• YOUR TASK
Give the data below again exactly as it stands. Omit the pictures.
====== THE DATA ======
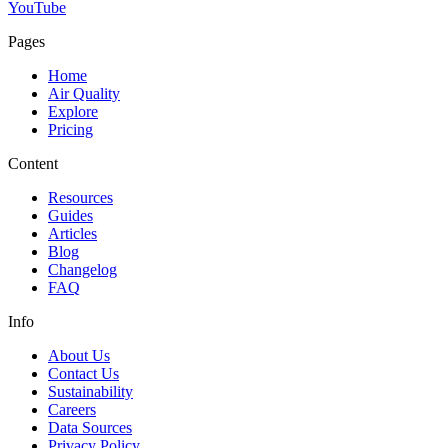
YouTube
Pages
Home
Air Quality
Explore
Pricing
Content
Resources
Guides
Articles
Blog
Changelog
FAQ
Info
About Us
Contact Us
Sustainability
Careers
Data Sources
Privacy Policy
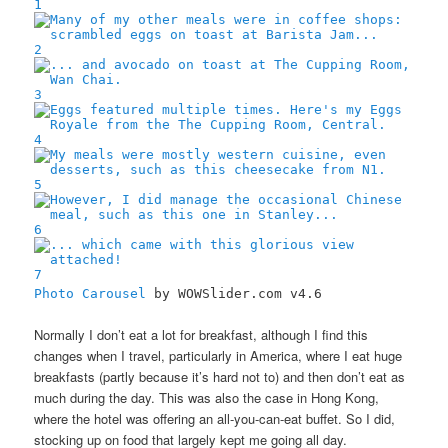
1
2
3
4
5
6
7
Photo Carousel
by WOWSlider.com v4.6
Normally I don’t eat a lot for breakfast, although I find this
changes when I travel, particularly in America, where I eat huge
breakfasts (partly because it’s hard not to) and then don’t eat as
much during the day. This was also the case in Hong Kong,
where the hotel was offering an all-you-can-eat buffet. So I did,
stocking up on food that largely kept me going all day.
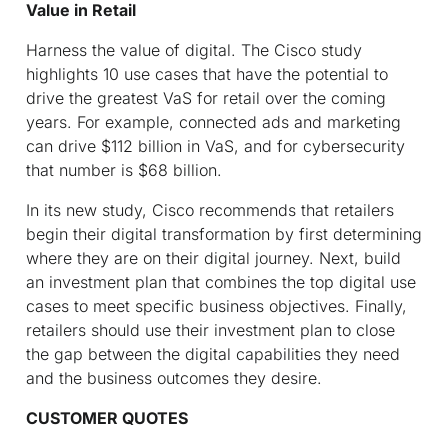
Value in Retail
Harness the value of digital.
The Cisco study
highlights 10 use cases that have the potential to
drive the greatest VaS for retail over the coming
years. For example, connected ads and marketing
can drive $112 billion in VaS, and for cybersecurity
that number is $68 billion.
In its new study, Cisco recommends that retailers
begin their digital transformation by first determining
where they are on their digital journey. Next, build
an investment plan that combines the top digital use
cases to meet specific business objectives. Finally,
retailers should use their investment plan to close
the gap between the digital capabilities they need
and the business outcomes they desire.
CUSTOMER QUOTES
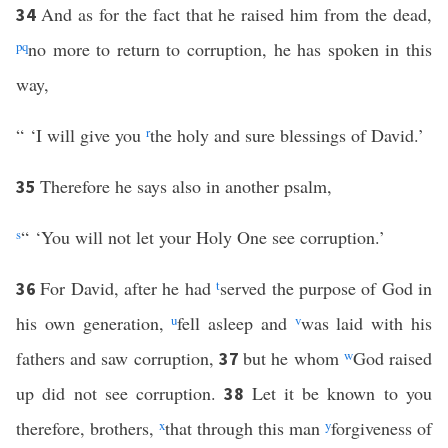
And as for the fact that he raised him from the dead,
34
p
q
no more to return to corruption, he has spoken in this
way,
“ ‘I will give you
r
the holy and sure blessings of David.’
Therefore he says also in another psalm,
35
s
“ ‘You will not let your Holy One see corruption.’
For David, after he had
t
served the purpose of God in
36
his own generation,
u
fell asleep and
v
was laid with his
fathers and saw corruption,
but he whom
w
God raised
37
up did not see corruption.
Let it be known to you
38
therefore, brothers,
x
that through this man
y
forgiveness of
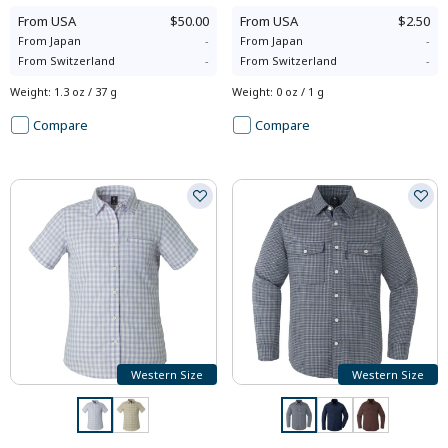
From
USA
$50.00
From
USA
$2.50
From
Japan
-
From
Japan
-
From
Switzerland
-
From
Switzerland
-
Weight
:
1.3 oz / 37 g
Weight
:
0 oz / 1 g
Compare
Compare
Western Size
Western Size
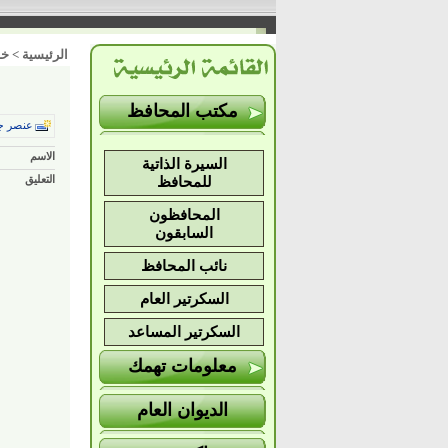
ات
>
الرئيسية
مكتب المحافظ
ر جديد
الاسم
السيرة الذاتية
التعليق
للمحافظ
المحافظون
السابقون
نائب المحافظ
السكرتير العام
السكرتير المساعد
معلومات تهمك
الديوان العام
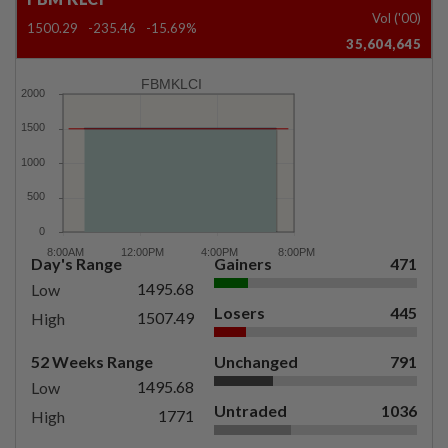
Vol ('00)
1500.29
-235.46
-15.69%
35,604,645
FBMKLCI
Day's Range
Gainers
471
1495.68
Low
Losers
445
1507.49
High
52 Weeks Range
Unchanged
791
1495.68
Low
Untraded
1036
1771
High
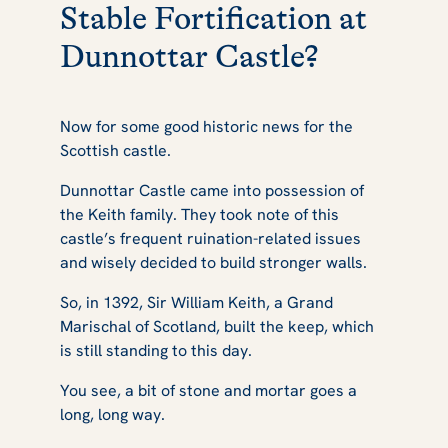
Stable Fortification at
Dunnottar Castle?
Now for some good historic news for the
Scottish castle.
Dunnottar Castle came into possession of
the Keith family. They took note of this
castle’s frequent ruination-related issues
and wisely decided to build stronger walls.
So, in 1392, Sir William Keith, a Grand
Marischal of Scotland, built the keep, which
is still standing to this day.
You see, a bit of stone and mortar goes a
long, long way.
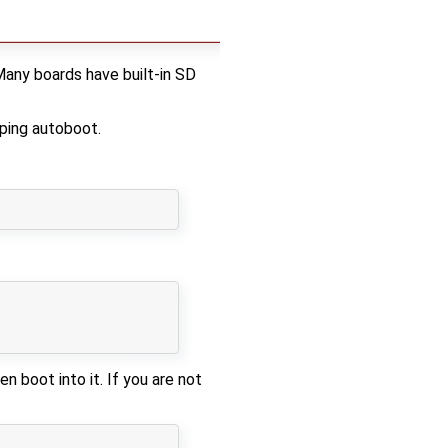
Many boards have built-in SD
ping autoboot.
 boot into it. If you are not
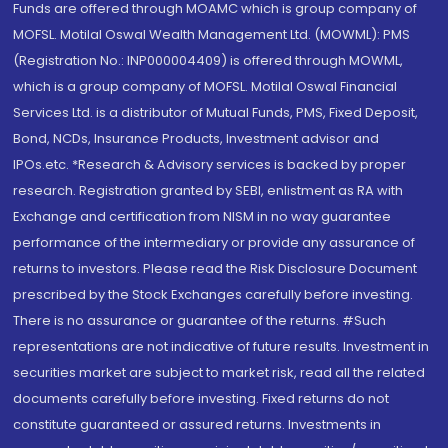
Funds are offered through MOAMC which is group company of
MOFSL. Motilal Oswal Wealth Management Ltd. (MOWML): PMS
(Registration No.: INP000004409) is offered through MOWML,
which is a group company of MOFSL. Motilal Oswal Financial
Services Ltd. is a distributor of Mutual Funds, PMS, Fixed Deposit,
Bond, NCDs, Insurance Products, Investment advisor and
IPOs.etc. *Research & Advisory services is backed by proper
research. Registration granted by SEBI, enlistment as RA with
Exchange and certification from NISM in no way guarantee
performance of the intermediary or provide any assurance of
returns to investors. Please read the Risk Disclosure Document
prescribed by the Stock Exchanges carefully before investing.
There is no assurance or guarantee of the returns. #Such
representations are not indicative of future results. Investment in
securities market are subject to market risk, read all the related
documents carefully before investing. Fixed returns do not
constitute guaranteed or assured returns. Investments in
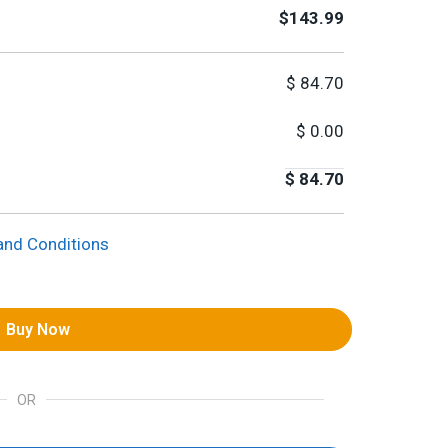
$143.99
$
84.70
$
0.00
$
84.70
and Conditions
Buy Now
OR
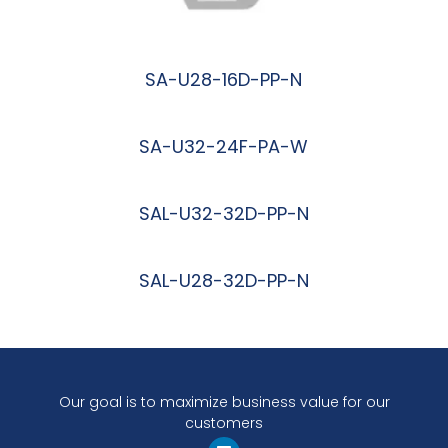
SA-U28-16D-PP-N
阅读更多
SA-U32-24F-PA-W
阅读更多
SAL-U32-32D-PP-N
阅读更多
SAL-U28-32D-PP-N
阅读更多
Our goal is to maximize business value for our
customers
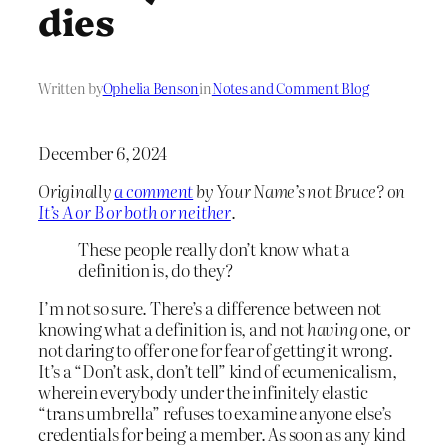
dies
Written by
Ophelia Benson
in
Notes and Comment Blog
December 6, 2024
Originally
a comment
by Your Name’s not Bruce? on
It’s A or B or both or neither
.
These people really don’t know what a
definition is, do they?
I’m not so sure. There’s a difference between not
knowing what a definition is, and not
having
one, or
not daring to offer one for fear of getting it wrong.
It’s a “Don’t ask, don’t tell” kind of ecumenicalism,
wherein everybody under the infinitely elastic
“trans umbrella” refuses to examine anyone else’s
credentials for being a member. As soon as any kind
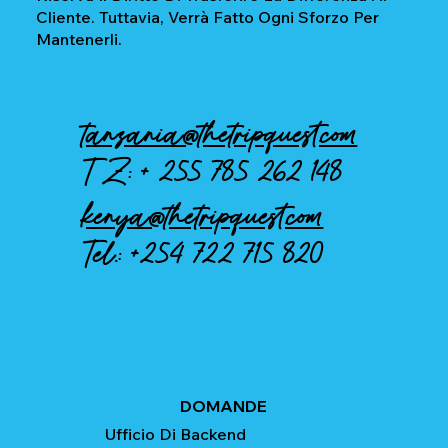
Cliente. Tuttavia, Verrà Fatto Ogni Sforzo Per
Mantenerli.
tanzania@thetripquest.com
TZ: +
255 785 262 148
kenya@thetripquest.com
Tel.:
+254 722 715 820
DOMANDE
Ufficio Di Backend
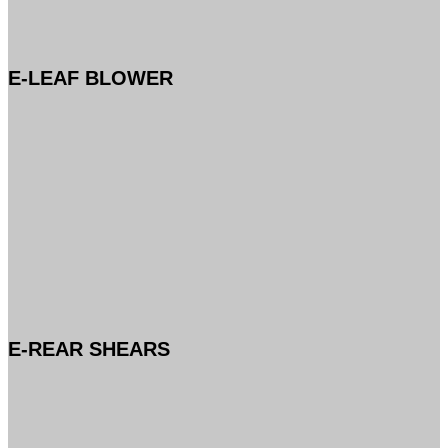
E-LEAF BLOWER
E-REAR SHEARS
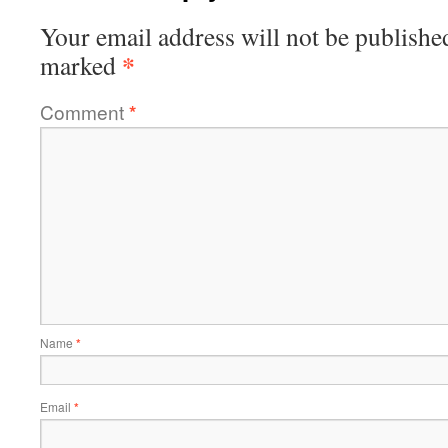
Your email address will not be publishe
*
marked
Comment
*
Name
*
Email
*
======
• PROBLEM SOLUTION
YouTube
Pages
Home
Air Quality
Explore
Pricing
Content
Resources
Guides
Articles
Blog
Changelog
FAQ
Info
About Us
Contact Us
Sustainability
Careers
Data Sources
Privacy Policy
1
2
3
4
5
6
7
Photo Carousel
by WOWSlider.com v4.6
Normally I don’t eat a lot for breakfast, although I find this
changes when I travel, particularly in America, where I eat huge
breakfasts (partly because it’s hard not to) and then don’t eat as
much during the day. This was also the case in Hong Kong,
where the hotel was offering an all-you-can-eat buffet. So I did,
stocking up on food that largely kept me going all day.
Value in Retail
Harness the value of digital.
The Cisco study
highlights 10 use cases that have the potential to
drive the greatest VaS for retail over the coming
years. For example, connected ads and marketing
can drive $112 billion in VaS, and for cybersecurity
that number is $68 billion.
In its new study, Cisco recommends that retailers
begin their digital transformation by first determining
where they are on their digital journey. Next, build
an investment plan that combines the top digital use
cases to meet specific business objectives. Finally,
retailers should use their investment plan to close
the gap between the digital capabilities they need
and the business outcomes they desire.
CUSTOMER QUOTES
And as for the fact that he raised him from the dead,
34
p
q
no more to return to corruption, he has spoken in this
way,
“ ‘I will give you
r
the holy and sure blessings of David.’
Therefore he says also in another psalm,
35
s
“ ‘You will not let your Holy One see corruption.’
For David, after he had
t
served the purpose of God in
36
his own generation,
u
fell asleep and
v
was laid with his
fathers and saw corruption,
but he whom
w
God raised
37
up did not see corruption.
Let it be known to you
38
therefore, brothers,
x
that through this man
y
forgiveness of
From
USA
$50.00
From
USA
$2.50
From
Japan
-
From
Japan
-
From
Switzerland
-
From
Switzerland
-
Weight
:
1.3 oz / 37 g
Weight
:
0 oz / 1 g
Compare
Compare
Western Size
Western Size
ات
>
الرئيسية
مكتب المحافظ
ر جديد
الاسم
السيرة الذاتية
التعليق
للمحافظ
المحافظون
السابقون
نائب المحافظ
السكرتير العام
السكرتير المساعد
معلومات تهمك
الديوان العام
Vol ('00)
1500.29
-235.46
-15.69%
35,604,645
FBMKLCI
Day's Range
Gainers
471
1495.68
Low
Losers
445
1507.49
High
52 Weeks Range
Unchanged
791
1495.68
Low
Untraded
1036
1771
High
Stable Fortification at
Dunnottar Castle?
Now for some good historic news for the
Scottish castle.
Dunnottar Castle came into possession of
the Keith family. They took note of this
castle’s frequent ruination-related issues
and wisely decided to build stronger walls.
So, in 1392, Sir William Keith, a Grand
Marischal of Scotland, built the keep, which
is still standing to this day.
You see, a bit of stone and mortar goes a
long, long way.
Many boards have built-in SD
ping autoboot.
 boot into it. If you are not
Funds are offered through MOAMC which is group company of
MOFSL. Motilal Oswal Wealth Management Ltd. (MOWML): PMS
(Registration No.: INP000004409) is offered through MOWML,
which is a group company of MOFSL. Motilal Oswal Financial
Services Ltd. is a distributor of Mutual Funds, PMS, Fixed Deposit,
Bond, NCDs, Insurance Products, Investment advisor and
IPOs.etc. *Research & Advisory services is backed by proper
research. Registration granted by SEBI, enlistment as RA with
Exchange and certification from NISM in no way guarantee
performance of the intermediary or provide any assurance of
returns to investors. Please read the Risk Disclosure Document
prescribed by the Stock Exchanges carefully before investing.
There is no assurance or guarantee of the returns. #Such
representations are not indicative of future results. Investment in
securities market are subject to market risk, read all the related
documents carefully before investing. Fixed returns do not
constitute guaranteed or assured returns. Investments in
$143.99
$
84.70
$
0.00
$
84.70
and Conditions
Buy Now
OR
SA-U28-16D-PP-N
阅读更多
SA-U32-24F-PA-W
阅读更多
SAL-U32-32D-PP-N
阅读更多
SAL-U28-32D-PP-N
阅读更多
Our goal is to maximize business value for our
customers
dies
Written by
Ophelia Benson
in
Notes and Comment Blog
December 6, 2024
Originally
a comment
by Your Name’s not Bruce? on
It’s A or B or both or neither
.
These people really don’t know what a
definition is, do they?
I’m not so sure. There’s a difference between not
knowing what a definition is, and not
having
one, or
not daring to offer one for fear of getting it wrong.
It’s a “Don’t ask, don’t tell” kind of ecumenicalism,
wherein everybody under the infinitely elastic
“trans umbrella” refuses to examine anyone else’s
credentials for being a member. As soon as any kind
Cliente. Tuttavia, Verrà Fatto Ogni Sforzo Per
Mantenerli.
tanzania@thetripquest.com
TZ: +
255 785 262 148
kenya@thetripquest.com
Tel.:
+254 722 715 820
DOMANDE
Ufficio Di Backend
E-LEAF BLOWER
E-REAR SHEARS
Your email address will not be publishe
*
marked
Comment
*
Name
*
Email
*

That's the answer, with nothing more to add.